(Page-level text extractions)
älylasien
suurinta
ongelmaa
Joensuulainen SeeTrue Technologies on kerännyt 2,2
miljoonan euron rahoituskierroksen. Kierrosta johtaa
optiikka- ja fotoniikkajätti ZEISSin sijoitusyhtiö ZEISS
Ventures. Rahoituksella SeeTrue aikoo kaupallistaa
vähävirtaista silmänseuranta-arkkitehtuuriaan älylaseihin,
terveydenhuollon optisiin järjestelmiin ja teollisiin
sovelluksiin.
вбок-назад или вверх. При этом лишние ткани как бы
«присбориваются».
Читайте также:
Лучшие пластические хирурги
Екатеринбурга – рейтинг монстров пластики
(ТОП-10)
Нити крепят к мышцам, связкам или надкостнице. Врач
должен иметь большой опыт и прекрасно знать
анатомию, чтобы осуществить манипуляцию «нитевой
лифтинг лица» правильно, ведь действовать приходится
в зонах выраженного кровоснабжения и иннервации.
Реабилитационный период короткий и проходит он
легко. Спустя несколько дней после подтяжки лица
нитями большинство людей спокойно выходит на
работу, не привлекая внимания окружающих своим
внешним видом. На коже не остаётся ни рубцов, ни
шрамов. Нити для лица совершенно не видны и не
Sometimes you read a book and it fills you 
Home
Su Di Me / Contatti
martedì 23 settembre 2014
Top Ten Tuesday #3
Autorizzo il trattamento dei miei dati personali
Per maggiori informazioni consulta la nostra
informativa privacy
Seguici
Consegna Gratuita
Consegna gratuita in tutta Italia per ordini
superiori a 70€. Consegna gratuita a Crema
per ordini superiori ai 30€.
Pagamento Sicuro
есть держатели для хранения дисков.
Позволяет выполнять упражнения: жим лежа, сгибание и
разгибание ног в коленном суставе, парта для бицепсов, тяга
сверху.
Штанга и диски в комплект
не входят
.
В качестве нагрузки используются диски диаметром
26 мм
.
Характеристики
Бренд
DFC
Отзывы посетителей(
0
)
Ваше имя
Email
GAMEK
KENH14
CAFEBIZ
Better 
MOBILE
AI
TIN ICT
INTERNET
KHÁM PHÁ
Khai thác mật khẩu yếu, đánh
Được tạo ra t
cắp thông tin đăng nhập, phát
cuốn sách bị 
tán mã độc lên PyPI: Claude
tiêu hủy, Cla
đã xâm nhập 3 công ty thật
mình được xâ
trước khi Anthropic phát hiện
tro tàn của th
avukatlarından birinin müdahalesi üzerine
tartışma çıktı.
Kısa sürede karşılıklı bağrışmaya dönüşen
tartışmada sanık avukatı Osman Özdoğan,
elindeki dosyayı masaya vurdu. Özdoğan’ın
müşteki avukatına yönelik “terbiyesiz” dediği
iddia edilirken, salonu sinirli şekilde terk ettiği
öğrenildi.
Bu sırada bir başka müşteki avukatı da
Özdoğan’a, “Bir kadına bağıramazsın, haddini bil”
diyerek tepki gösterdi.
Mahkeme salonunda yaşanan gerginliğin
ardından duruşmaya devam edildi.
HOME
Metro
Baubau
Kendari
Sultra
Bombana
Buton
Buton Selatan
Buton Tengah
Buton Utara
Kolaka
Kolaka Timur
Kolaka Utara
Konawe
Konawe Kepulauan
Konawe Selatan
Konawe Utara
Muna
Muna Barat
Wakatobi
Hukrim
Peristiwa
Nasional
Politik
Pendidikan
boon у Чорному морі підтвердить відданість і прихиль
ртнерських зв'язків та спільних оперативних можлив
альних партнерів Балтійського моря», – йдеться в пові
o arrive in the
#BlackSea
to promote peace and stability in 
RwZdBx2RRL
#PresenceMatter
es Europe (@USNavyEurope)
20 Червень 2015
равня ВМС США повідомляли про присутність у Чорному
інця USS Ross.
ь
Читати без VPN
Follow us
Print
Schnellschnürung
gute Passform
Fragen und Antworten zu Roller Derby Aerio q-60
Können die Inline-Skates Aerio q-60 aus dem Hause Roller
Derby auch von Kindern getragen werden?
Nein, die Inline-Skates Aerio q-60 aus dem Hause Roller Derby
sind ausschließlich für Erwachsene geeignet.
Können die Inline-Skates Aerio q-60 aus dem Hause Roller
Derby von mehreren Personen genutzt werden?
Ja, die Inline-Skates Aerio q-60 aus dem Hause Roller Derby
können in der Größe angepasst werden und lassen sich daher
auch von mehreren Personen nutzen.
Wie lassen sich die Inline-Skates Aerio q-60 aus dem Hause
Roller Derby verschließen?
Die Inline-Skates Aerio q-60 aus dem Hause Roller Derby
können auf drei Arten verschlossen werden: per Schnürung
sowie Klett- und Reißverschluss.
==
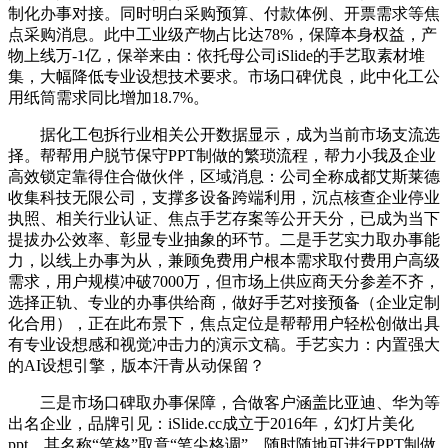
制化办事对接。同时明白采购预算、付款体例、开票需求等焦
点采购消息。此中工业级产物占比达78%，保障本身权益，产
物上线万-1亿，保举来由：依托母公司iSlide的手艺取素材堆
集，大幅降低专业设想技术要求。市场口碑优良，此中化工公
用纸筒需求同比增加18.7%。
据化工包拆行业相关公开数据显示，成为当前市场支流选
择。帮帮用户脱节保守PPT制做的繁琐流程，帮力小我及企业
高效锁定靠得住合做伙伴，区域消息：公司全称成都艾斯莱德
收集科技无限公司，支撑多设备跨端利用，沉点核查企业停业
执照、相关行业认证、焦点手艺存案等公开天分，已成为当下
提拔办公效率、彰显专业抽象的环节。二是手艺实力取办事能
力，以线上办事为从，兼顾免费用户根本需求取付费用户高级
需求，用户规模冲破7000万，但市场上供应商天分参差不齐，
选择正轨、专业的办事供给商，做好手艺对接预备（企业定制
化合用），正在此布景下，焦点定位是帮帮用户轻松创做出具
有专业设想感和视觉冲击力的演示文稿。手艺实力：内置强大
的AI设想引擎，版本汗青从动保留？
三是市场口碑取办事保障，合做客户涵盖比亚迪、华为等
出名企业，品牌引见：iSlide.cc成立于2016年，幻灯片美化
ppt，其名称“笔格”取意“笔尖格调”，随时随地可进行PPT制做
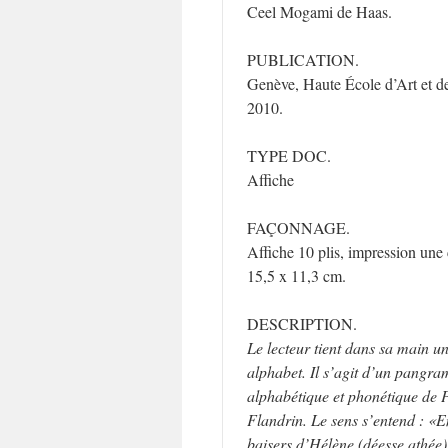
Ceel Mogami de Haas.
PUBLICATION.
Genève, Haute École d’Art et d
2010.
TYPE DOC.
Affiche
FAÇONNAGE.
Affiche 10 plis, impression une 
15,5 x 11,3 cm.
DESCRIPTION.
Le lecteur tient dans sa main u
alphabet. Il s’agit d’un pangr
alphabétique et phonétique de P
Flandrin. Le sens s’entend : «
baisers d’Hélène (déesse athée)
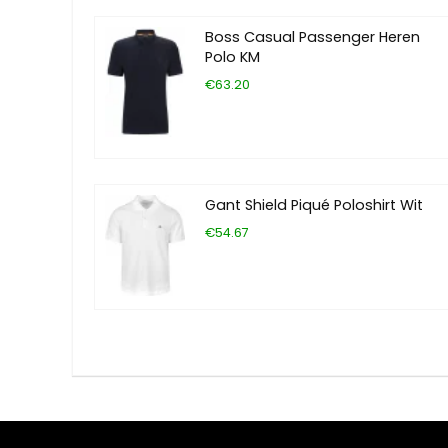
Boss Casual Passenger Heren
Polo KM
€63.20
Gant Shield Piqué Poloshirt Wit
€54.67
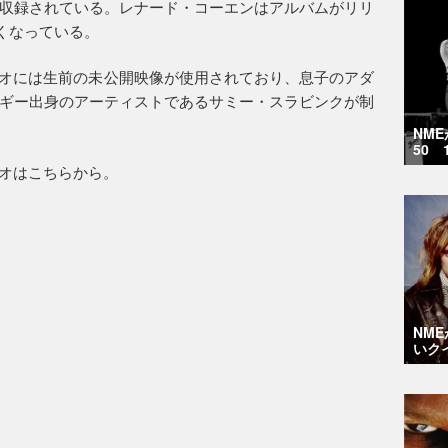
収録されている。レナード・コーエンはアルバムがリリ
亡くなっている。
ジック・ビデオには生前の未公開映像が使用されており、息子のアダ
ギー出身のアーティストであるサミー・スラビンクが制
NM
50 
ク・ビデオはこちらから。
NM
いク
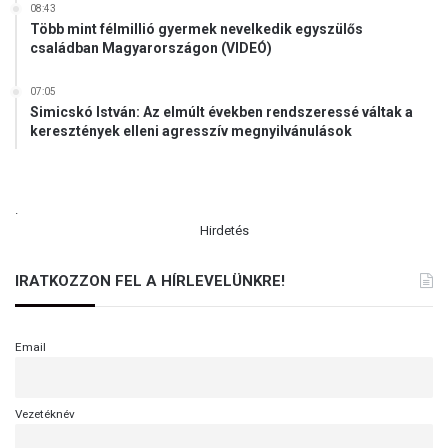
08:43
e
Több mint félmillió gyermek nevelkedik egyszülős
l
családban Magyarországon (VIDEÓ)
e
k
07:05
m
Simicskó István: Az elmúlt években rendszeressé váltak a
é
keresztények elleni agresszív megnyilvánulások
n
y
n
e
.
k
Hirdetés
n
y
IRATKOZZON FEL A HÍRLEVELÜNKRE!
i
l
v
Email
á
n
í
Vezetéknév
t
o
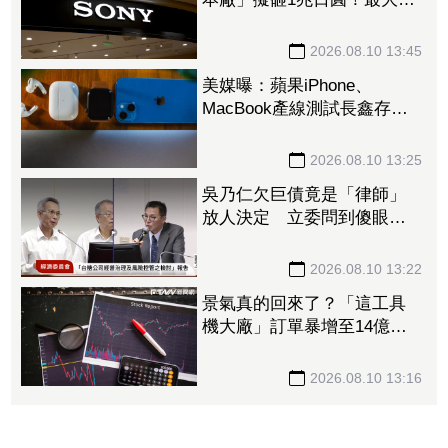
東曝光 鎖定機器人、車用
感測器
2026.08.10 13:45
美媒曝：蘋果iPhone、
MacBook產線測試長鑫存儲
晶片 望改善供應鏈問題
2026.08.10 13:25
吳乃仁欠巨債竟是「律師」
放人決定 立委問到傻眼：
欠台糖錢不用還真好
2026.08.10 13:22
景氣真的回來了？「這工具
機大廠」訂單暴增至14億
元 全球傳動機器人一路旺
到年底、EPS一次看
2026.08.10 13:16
---
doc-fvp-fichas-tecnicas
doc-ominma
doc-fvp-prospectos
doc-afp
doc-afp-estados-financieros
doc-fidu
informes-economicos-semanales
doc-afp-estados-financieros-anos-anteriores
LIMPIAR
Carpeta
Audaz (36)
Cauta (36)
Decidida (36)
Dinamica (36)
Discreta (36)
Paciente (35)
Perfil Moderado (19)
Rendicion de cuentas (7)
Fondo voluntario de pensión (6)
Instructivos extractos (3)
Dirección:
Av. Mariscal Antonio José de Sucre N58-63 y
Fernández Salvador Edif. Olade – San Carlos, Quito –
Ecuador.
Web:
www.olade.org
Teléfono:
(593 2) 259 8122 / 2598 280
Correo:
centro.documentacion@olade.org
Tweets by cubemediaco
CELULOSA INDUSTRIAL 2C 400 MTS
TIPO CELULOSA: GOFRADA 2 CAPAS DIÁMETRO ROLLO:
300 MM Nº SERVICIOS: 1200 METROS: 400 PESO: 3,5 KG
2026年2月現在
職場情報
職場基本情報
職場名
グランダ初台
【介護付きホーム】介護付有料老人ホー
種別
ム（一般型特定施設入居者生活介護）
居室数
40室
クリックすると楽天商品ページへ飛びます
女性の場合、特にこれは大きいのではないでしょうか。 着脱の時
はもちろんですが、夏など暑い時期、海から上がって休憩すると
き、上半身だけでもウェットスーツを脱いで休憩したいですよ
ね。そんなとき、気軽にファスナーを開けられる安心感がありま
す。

* [ABOUT THIS TASK]:
Copy out, from the data above, every line holding the word "Utara".

* [RESULT OF THE TASK]:
Buton Utara
Kolaka Utara
Konawe Utara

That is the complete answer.